Planet Helpless, due to the ongoing problems with the record company, released only one single. "Walking Dead" gave the band its third Top 40 hit. The video included Mani and Bez (Happy Mondays).

===Don't Forget to Remember (2007)===
Puressence's fourth album, entitled Don't Forget To Remember, was recorded at Revolution studios in Manchester and produced by Andy Macpherson.

The album was released on 24 September 2007. Despite failing to chart, the album beat off more high-profile releases to be voted 'Best Album by a Manchester Artist' in the Pride of Manchester Awards 2008. The album was then chosen by US iTunes to launch their new homepage feature, 'Editors Choice' in February 2008. Within a week the album entered US iTunes' Top 40. Puressence played a Manchester Academy show to celebrate English Rugby and Soccer team wins on 13 October 2007.

The album was also a success in Greece; remaining in the Top 10 for several weeks.

Originally appearing as a soft release in 2007, it was announced that Don't Forget to Remember got a wide release on 16 June.

The album peaked in the UK Albums Chart at No. 176.

Released: 24 September 2007

Revolution studios

===Sharpen Up the Knives (2009)===
Released: in mid-October 2009

Sharpen Up the Knives was a fifteen track album collection consisting of singles, album tracks and a couple of new recordings.

===Solid State Recital (2011)===
Track listing:

1. Swathes Of Sea Made Stone
2. Burma
3. When Your Eyes Close
4. Cape Of No Hope (Water's Edge)
5. Majesterial
6. Solid State
7. Raise Me To The Ground
8. In Harm's Way
9. Another World
10. Our Number's Oracle

Released: 2 May 2011

Caserta Red

==Line-up and label changes==
In August 2003, after more than 12 years with Puressence, guitarist and founding member McDonald left the band. He was replaced by Lowell Killen. Puressence decided to leave Island Records and sign with a new Manchester label called Reaction. They played many gigs throughout 2003 in support of the album Planet Helpless. In the summer of 2003 they also played in The Move Festival in Manchester's Old Trafford Cricket Ground. They followed this up by supporting Suede, Iggy Pop and Depeche Mode in Greece. Puressence have now set up their own label calling it Caserta Red Records.

* Problem to solve *
Retype the Puressence text from "Released: 2 May" to "Caserta Red Records.". None of the material is needed here.

* Dataset extract *
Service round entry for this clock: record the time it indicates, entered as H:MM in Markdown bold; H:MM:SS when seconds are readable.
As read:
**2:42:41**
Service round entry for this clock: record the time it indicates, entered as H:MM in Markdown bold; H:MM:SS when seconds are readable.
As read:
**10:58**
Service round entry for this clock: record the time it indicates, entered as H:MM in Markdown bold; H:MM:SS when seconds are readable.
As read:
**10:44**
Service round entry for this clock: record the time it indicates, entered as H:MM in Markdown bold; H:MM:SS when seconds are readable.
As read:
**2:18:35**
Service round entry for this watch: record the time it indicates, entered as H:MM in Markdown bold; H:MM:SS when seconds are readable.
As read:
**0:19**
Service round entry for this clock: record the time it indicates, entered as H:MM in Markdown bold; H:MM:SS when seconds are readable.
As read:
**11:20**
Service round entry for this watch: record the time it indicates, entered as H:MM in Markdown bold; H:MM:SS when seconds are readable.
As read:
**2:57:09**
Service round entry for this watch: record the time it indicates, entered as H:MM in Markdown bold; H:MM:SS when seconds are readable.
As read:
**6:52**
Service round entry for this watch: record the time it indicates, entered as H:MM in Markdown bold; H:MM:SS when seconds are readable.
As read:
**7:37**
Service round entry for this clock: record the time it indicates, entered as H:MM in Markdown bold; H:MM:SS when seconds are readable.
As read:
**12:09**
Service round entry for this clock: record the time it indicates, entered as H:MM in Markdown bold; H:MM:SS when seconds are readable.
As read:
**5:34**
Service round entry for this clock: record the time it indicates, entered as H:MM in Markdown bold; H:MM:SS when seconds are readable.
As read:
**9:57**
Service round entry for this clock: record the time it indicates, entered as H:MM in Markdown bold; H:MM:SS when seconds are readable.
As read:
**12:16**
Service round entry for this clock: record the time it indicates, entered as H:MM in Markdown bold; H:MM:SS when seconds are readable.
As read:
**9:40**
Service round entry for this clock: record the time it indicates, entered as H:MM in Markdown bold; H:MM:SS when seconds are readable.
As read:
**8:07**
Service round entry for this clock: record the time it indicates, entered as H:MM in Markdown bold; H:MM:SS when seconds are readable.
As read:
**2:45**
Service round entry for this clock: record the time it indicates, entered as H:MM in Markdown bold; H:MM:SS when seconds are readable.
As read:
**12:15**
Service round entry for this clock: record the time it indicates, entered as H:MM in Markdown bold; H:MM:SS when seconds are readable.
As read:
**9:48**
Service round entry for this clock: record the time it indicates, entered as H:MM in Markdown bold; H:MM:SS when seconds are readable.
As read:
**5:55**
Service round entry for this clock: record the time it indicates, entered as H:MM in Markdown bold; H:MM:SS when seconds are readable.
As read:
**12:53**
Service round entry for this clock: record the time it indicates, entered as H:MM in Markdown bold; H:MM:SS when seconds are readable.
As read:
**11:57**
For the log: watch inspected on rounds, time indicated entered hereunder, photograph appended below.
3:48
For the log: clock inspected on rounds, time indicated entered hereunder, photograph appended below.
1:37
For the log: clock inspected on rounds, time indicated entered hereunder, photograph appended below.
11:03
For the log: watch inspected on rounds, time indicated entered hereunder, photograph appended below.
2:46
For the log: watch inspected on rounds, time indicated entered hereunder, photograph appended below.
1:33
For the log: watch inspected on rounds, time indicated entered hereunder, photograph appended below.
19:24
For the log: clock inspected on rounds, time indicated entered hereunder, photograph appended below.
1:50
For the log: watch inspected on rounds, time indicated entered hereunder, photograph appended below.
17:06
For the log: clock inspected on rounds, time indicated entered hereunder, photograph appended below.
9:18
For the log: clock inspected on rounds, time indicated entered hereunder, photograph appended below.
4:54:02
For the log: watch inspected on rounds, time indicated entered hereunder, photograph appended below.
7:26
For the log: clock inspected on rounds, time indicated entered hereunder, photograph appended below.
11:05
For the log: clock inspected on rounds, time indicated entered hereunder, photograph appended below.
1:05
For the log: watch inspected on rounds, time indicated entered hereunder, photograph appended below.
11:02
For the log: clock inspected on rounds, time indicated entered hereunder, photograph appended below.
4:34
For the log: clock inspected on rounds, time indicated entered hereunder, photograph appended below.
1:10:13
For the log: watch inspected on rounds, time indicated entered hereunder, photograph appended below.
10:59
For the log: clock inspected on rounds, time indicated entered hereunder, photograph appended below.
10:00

* Expected output *
Released: 2 May 2011

Caserta Red

==Line-up and label changes==
In August 2003, after more than 12 years with Puressence, guitarist and founding member McDonald left the band. He was replaced by Lowell Killen. Puressence decided to leave Island Records and sign with a new Manchester label called Reaction. They played many gigs throughout 2003 in support of the album Planet Helpless. In the summer of 2003 they also played in The Move Festival in Manchester's Old Trafford Cricket Ground. They followed this up by supporting Suede, Iggy Pop and Depeche Mode in Greece. Puressence have now set up their own label calling it Caserta Red Records.